WHAT YOU NEED TO DO. A single figure is expected: how many lines of the data that follows contain the word "held".

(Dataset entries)
* * * *
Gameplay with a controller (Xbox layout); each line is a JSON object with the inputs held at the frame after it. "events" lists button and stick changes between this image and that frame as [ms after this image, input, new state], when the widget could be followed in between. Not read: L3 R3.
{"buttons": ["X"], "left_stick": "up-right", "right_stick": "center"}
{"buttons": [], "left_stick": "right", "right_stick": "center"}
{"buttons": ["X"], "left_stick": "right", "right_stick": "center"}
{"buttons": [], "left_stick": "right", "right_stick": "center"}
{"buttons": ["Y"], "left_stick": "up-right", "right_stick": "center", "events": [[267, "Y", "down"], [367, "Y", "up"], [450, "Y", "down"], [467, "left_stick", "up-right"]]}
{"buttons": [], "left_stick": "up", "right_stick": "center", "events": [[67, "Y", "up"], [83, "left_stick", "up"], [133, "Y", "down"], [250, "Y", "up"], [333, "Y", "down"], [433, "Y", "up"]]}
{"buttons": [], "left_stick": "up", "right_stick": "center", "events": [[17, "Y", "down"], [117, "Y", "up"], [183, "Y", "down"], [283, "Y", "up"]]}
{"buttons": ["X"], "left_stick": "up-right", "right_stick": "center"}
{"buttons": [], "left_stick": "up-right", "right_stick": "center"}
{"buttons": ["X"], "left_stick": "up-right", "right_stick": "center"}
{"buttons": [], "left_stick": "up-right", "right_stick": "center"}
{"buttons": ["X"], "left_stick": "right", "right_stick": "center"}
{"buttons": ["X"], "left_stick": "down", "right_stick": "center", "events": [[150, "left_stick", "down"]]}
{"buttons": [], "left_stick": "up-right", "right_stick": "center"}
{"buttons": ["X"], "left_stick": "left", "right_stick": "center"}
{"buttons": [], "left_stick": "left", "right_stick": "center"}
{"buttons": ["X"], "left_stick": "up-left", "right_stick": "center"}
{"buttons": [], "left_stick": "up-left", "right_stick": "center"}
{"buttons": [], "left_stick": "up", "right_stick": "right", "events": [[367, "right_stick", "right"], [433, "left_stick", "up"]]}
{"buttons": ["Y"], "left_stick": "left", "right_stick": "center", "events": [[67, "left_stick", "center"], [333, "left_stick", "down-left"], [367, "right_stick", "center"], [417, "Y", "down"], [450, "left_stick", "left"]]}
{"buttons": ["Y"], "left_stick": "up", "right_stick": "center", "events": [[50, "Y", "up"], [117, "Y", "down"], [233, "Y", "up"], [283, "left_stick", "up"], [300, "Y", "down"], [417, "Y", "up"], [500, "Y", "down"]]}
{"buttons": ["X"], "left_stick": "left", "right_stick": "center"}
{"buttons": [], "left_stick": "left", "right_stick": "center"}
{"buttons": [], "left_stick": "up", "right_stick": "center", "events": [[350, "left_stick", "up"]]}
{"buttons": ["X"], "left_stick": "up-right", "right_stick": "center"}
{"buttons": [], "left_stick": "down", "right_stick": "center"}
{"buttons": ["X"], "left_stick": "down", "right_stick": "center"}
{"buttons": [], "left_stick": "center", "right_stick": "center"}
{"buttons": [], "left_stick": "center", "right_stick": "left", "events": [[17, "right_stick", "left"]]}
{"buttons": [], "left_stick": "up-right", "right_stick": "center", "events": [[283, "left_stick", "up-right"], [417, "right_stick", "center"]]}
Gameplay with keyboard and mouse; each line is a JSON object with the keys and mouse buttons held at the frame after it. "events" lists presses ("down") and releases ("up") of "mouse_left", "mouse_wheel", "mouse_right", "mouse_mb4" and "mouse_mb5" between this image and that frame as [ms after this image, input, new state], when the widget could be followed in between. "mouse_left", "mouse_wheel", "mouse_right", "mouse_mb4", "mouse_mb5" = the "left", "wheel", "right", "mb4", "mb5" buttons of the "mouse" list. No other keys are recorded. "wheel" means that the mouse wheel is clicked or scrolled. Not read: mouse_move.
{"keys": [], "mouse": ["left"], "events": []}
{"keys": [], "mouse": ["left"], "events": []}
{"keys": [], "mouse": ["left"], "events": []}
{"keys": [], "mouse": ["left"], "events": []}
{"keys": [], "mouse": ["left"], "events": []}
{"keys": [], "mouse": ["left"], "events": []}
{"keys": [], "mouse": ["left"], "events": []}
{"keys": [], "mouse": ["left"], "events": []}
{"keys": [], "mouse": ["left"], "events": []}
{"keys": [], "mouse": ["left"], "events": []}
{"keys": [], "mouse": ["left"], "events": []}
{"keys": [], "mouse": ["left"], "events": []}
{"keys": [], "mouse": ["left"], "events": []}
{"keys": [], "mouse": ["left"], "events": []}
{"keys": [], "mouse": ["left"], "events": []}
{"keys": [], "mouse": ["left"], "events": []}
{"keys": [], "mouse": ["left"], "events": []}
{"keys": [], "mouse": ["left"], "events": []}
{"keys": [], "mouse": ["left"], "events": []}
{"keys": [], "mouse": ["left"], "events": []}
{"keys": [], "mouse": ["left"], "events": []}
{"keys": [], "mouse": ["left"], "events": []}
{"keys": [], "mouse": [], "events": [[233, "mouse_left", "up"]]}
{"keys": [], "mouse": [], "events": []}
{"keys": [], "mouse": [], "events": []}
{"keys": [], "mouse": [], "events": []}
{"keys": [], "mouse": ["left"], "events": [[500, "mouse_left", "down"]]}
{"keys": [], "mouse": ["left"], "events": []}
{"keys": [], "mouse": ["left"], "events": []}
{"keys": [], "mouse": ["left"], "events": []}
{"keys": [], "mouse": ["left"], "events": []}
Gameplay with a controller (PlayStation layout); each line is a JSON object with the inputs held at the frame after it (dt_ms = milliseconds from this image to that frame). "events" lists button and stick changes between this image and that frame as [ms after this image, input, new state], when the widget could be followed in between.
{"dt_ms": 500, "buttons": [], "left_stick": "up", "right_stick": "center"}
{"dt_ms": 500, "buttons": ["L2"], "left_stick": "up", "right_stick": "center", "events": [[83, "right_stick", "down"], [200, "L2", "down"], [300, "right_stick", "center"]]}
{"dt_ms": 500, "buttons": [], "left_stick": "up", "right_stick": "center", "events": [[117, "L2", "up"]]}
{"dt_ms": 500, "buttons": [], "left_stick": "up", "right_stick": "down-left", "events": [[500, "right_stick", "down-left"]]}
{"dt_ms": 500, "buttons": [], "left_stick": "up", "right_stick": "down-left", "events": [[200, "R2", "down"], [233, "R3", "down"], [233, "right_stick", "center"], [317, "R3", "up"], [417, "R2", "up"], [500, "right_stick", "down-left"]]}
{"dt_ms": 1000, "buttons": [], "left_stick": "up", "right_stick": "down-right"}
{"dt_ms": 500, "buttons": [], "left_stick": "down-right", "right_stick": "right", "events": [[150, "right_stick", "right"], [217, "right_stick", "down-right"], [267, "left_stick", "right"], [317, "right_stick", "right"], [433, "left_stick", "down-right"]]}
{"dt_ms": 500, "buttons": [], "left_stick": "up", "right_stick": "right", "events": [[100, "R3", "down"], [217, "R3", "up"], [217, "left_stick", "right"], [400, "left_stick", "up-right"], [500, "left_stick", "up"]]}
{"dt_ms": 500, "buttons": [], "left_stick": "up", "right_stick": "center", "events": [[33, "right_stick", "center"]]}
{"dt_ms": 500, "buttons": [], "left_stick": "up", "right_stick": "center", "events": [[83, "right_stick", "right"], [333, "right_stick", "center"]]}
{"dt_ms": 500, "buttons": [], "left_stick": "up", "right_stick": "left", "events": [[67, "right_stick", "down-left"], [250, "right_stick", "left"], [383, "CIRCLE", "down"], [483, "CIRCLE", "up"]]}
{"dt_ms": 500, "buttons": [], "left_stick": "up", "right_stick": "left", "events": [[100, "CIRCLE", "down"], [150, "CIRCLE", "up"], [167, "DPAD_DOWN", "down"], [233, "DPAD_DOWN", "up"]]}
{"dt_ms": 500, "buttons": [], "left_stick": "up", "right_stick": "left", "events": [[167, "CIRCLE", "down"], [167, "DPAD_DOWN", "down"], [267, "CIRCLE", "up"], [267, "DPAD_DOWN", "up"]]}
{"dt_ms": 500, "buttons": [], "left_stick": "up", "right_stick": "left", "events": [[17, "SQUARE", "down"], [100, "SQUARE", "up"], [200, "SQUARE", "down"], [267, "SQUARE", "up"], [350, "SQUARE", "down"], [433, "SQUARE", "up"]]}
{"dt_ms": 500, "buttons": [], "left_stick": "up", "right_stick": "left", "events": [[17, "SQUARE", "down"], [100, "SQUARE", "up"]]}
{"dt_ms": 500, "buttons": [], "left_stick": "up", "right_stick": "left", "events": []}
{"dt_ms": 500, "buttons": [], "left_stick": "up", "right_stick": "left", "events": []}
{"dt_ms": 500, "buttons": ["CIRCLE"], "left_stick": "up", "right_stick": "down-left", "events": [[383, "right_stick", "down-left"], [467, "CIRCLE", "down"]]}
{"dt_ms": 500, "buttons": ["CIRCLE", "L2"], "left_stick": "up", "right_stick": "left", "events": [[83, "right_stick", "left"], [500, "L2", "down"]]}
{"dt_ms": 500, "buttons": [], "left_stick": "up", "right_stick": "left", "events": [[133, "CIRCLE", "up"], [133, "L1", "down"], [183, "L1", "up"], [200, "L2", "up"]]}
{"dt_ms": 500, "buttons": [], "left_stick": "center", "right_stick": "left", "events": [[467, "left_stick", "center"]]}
* * * *
SOLUTION. 3